Impacts of rainfall spatial and temporal variabilities on runoff quality and quantity at the watershed scale

Due to climate change and human disturbances, rainfall spatial and temporal variabilities at the watershed have become increasingly prominent, significantly impacting the patterns of runoff generation and pollutant transportation. Originally, rainfall variabilities in space and time were frequently neglected or idealized in the traditional applications of hydrology and water quality models. This research attempted to investigate the responses of runoff quality and quantity simulation to rainfall spatial and temporal variabilities. We used Rainfall Hazard Modeling System (RainyDay model) combined with TRMM (Tropical Rainfall Measuring Mission) rainfall products to generate rainfall events for 500 return periods. Such events were resampled into eight rainfall scenarios with multiple levels of spatial and temporal variabilities.
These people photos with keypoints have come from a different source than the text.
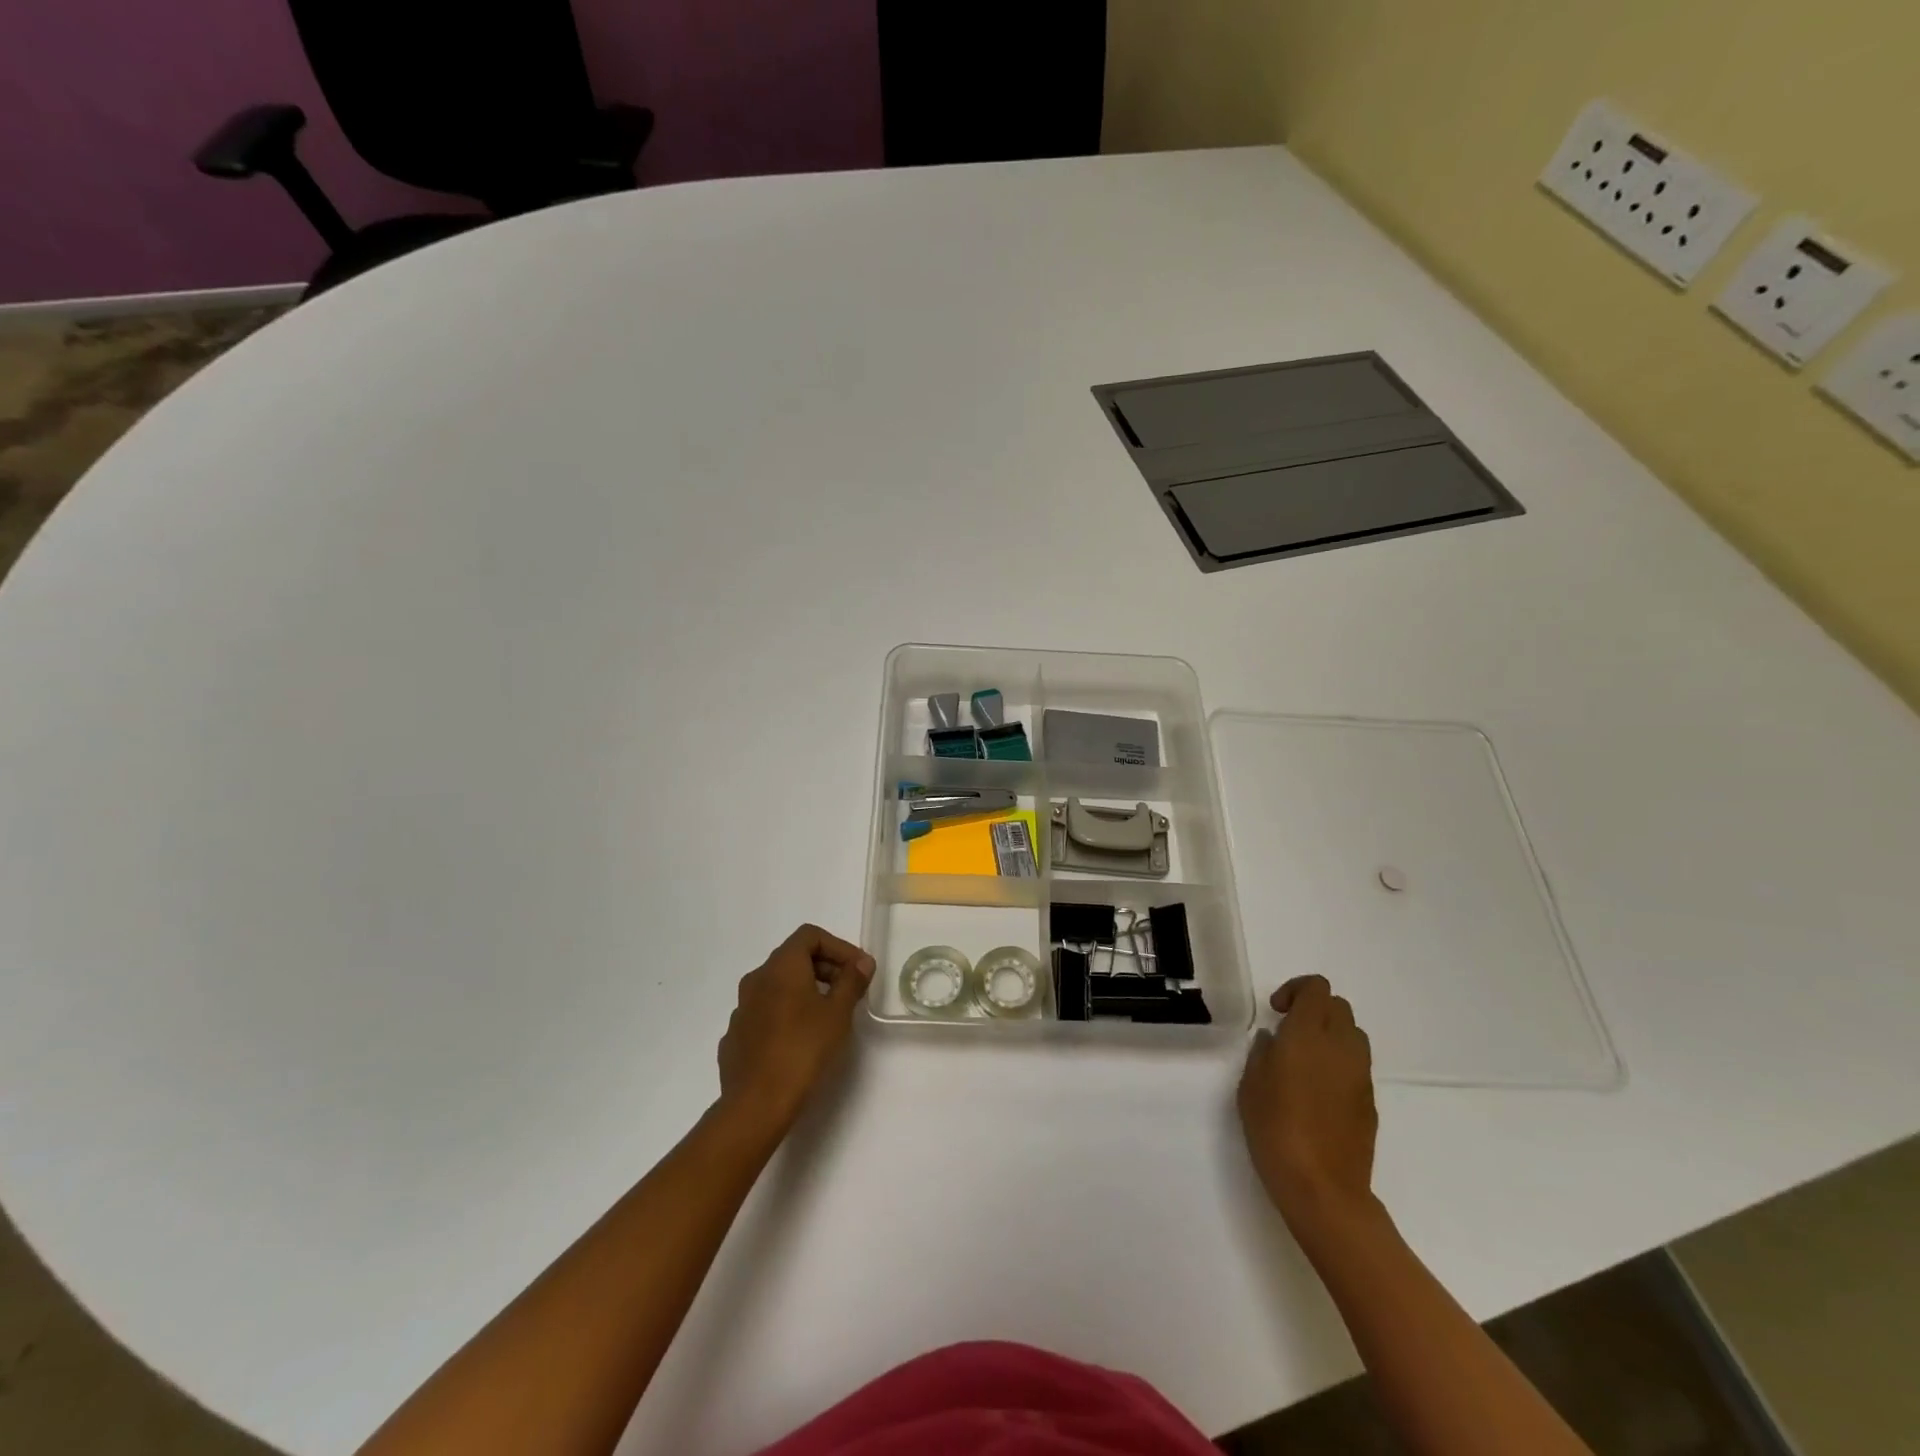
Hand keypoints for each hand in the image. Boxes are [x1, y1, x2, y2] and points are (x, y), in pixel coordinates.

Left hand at [716, 924, 874, 1136]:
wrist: (756, 1104)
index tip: (858, 969)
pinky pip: (766, 1012)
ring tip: (828, 1016)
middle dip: (825, 968)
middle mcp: (756, 979)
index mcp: (781, 966)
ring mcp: (742, 1008)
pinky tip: (800, 1040)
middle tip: (849, 991)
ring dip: (805, 991)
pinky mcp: (736, 1036)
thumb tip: (862, 962)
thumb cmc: (803, 1049)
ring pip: (778, 986)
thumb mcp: (838, 1013)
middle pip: (793, 958)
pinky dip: (786, 1014)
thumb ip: (852, 981)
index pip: (810, 936)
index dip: (839, 947)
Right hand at [1237, 975, 1377, 1229]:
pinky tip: (1318, 1092)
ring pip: (1353, 1034)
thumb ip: (1262, 1053)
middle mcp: (1340, 1047)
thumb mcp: (1251, 1085)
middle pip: (1339, 1006)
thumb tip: (1274, 1039)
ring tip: (1305, 1060)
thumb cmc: (1276, 1129)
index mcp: (1308, 1035)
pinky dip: (1340, 1064)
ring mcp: (1361, 1075)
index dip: (1296, 990)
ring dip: (1331, 1035)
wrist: (1323, 1189)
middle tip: (1289, 1032)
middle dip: (1314, 1009)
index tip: (1277, 1012)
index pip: (1316, 988)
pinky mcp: (1370, 1102)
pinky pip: (1357, 1065)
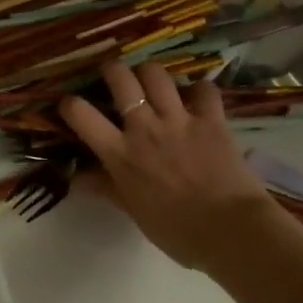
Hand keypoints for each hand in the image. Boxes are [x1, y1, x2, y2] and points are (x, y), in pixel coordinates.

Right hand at [59, 60, 272, 268]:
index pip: (81, 115)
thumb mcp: (135, 213)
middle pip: (120, 78)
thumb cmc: (178, 231)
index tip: (70, 104)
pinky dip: (200, 90)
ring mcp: (179, 120)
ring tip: (152, 81)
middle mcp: (145, 128)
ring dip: (151, 73)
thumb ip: (107, 188)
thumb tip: (77, 178)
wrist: (232, 232)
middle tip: (114, 76)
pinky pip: (204, 89)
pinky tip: (198, 98)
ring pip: (156, 74)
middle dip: (112, 70)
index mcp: (121, 154)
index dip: (70, 104)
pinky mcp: (211, 119)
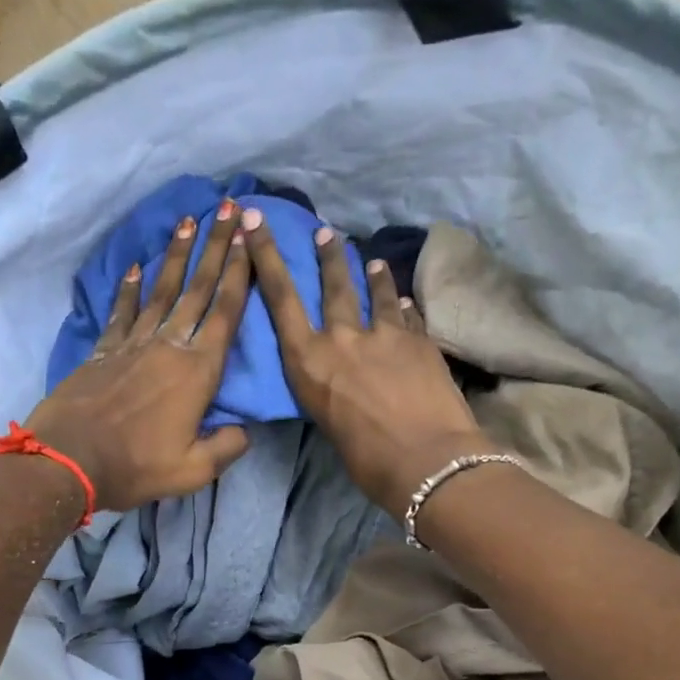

They were used to drive the Soil and Water Assessment Tool (SWAT) to simulate runoff quality (TP as the index) and quantity under multiple watershed scales and return periods at the Dongjiang River watershed. Analysis of Variance was employed to analyze the relative contributions of rainfall spatial and temporal variabilities to the total variabilities of runoff quality and quantity. The results highlighted that rainfall spatial and temporal variabilities would have notable impacts on runoff quality and quantity under multiple watershed scales and event magnitudes. For headwater at small watershed scales, rainfall spatial variability would have a relatively significant impact on runoff quality and quantity. For relatively larger watershed scales, rainfall temporal variability showed an increasingly important impact than spatial variability for smaller return periods, whereas the opposite results can be obtained for relatively larger return periods. The results can be caused by the following reasons:1) rainfall was concentrated in the middle and lower reaches of the watershed; 2) it was based on the daily scale. Our research suggested that attention should be paid to spatial and temporal variabilities of rainfall inputs in hydrological and water quality models.